Yes. Thank you, Mark. Now, regarding the difference in Mexico between the expansion in the gross margin and the EBITDA margin that you mentioned, that yes, effectively we have, let's say, 60 basis points of pressure in our SG&A. This mainly has to do that we have been investing heavily in our distribution. To expand our reach. In order to continue growing our top line as we did during the quarter. This, we feel very confident, will continue to create benefits in the coming quarters.
Fantastic. Very clear. Thank you very much.
The next question comes from Henrique Morello with Morgan Stanley. Please go ahead.
Hi, everyone. Thank you so much for taking my question. I'd just like to ask a follow-up on the revenue performance in the U.S. If you could share any quantitative or even qualitative information or data or any additional details that could help us understand how the progress of the transformational progress you are going through in the U.S. is evolving, that would be very helpful for us. Given you already achieved the 9% of EBITDA margin this quarter, if you could also touch on how we should think about margins going forward, and if we should still think about big sequential improvements and when perhaps we should see double digits again, that would be very helpful as well. Thank you very much.
Great. Thanks for the question. Let me first start on the qualitative side of the transformation, and Diego, I'll let you address the quantitative side. First, what we're doing with our transformation program is we are optimizing and integrating across all aspects of our business, which includes our people, our processes, our technology, and our systems. This is aimed at helping us reach our full potential in the U.S. We're refining and implementing our new capabilities and technologies and processes. We're growing our customer base across all major channels. We're expanding our ability to get to new channels, including away from home. We're investing in our world-class operational efficiencies, and our transformation really remains aligned with our long-term expectations. The expected benefits from our transformation really begin in 2026. We expect for our business to have sequentially improving results in the back half of this year.
The progress is a little bit slower than anticipated due to the uncertain economic environment that we're seeing in the U.S. Our productivity transformation is really well on track, and we continue to make steady progress towards our long-term goals for both growth and productivity. Diego, do you want to take it from here?
Thank you, Mark. Again. Yes, I mean, you're right. Sequentially, we have been able to achieve important margin expansion in North America since the fourth quarter. As I mentioned, we feel very confident we will continue to see a margin expansion, not necessarily sequentially, because in the business there is seasonality, whether that second quarter and third quarter for North America are the best quarters. I mean, taking out the seasonality, this is going to be really the big driver of our margin expansion in Bimbo for the second half. I do not think we're going to be reaching the double digit, as you mentioned, but we're going to see consistent high single-digit EBITDA margins for the region in the coming two quarters.

Problem 1 ::
Summarize the call transcript in two sentences.
Problem 2 ::
Transcribe the call transcript word for word from "Hi, everyone. Thank" to "well. Thank you very much.".

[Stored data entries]

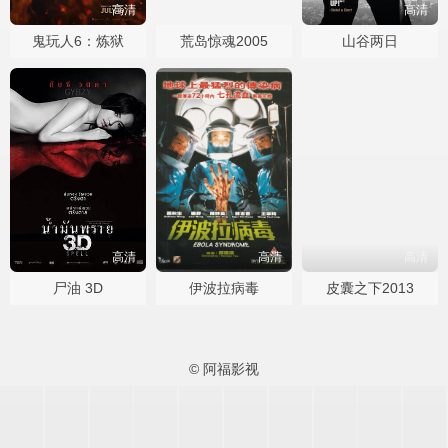
高清
高清
高清
鬼玩人6：炼狱
荒岛惊魂2005
山谷两日
高清
高清
高清
尸油 3D
伊波拉病毒
皮囊之下2013
© 阿福影视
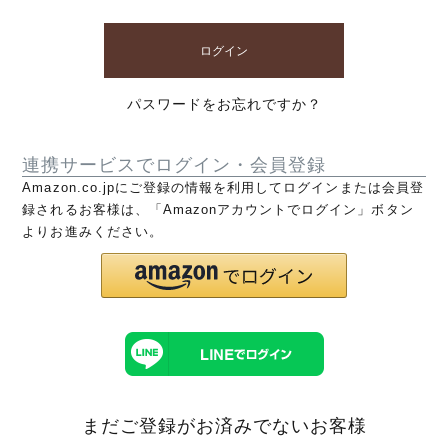
ログイン
パスワードをお忘れですか？
連携サービスでログイン・会員登録
Amazon.co.jpにご登録の情報を利用してログインまたは会員登
録されるお客様は、「Amazonアカウントでログイン」ボタン
よりお進みください。
まだご登録がお済みでないお客様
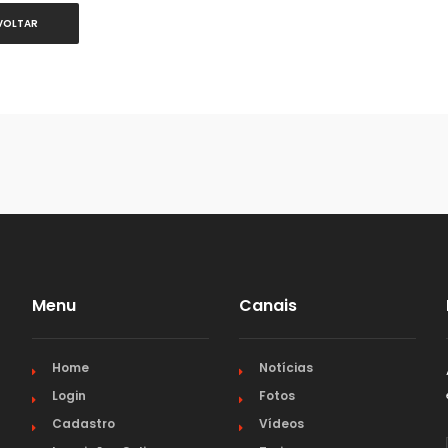
VOLTAR
Menu
Canais
Home
Notícias
Login
Fotos
Cadastro
Vídeos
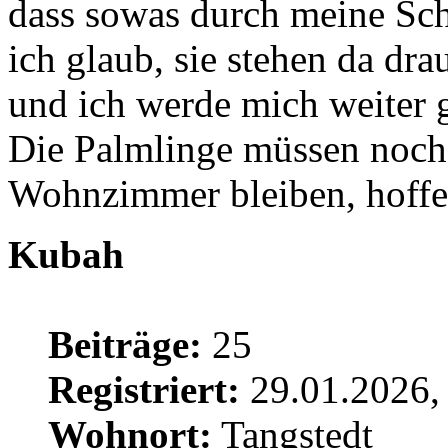
dass sowas durch meine Sch
ich glaub, sie stehen da dra
und ich werde mich weiter
Die Palmlinge müssen noch 
Wohnzimmer bleiben, hoffent
Kubah
Beiträge:
25
Registriert:
29.01.2026,
Wohnort:
Tangstedt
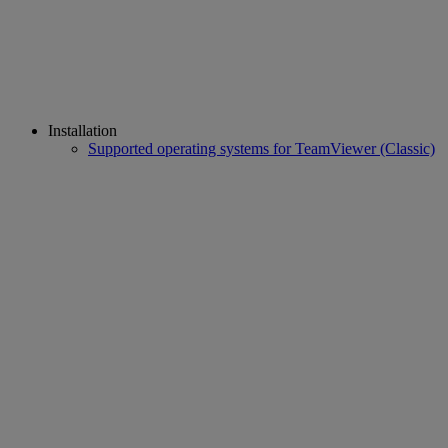
Installation
Supported operating systems for TeamViewer (Classic)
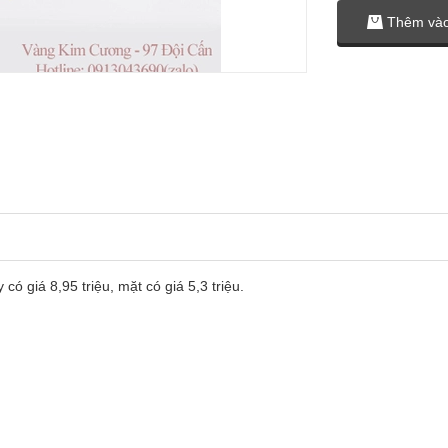
Thêm vào
 giá 8,95 triệu, mặt có giá 5,3 triệu.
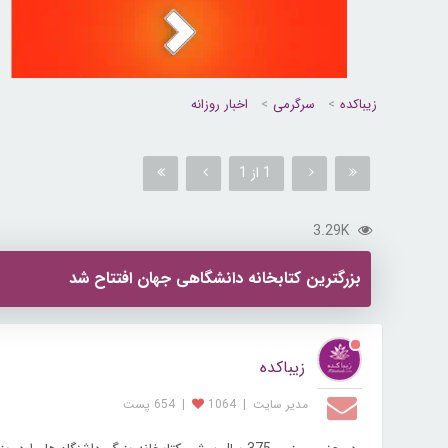
زیباکده
سرگرمی
اخبار روزانه
1 از 1
3.29K
بزرگترین کتابخانه دانشگاهی جهان افتتاح شد
زیباکده
مدیر سایت
|
1064
|
654 پست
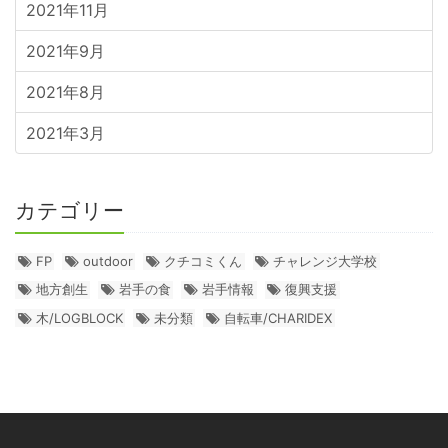
2021年11月
2021年9月
2021年8月
2021年3月
カテゴリー
FP
outdoor
クチコミくん
チャレンジ大学校
地方創生
岩手の食
岩手情報
復興支援
木/LOGBLOCK
未分類
自転車/CHARIDEX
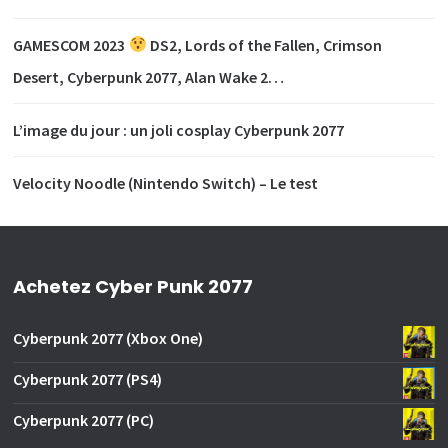
GAMESCOM 2023
DS2, Lords of the Fallen, Crimson
Desert, Cyberpunk 2077, Alan Wake 2…
L’image du jour : un joli cosplay Cyberpunk 2077
Velocity Noodle (Nintendo Switch) – Le test
Achetez Cyber Punk 2077
Cyberpunk 2077 (Xbox One)
Cyberpunk 2077 (PS4)
Cyberpunk 2077 (PC)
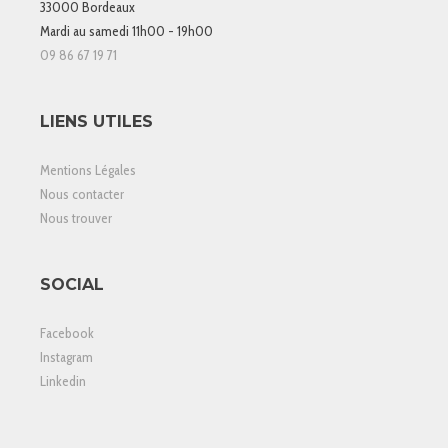
33000 Bordeaux
Mardi au samedi 11h00 - 19h00
09 86 67 19 71
LIENS UTILES
Mentions Légales
Nous contacter
Nous trouver
SOCIAL
Facebook
Instagram
Linkedin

Worked solution 1 ::
In Mexico, about 60 basis points of SG&A pressure came mainly from heavy investment in distribution to expand reach and keep growing the top line. In the U.S., the transformation program is optimizing people, processes, technology and systems, with benefits expected to begin in 2026, and North America is expected to post consistent high single-digit EBITDA margins in the coming two quarters rather than double digits.

Worked solution 2 ::
Hi, everyone. Thank you so much for taking my question. I'd just like to ask a follow-up on the revenue performance in the U.S. If you could share any quantitative or even qualitative information or data or any additional details that could help us understand how the progress of the transformational progress you are going through in the U.S. is evolving, that would be very helpful for us. Given you already achieved the 9% of EBITDA margin this quarter, if you could also touch on how we should think about margins going forward, and if we should still think about big sequential improvements and when perhaps we should see double digits again, that would be very helpful as well. Thank you very much.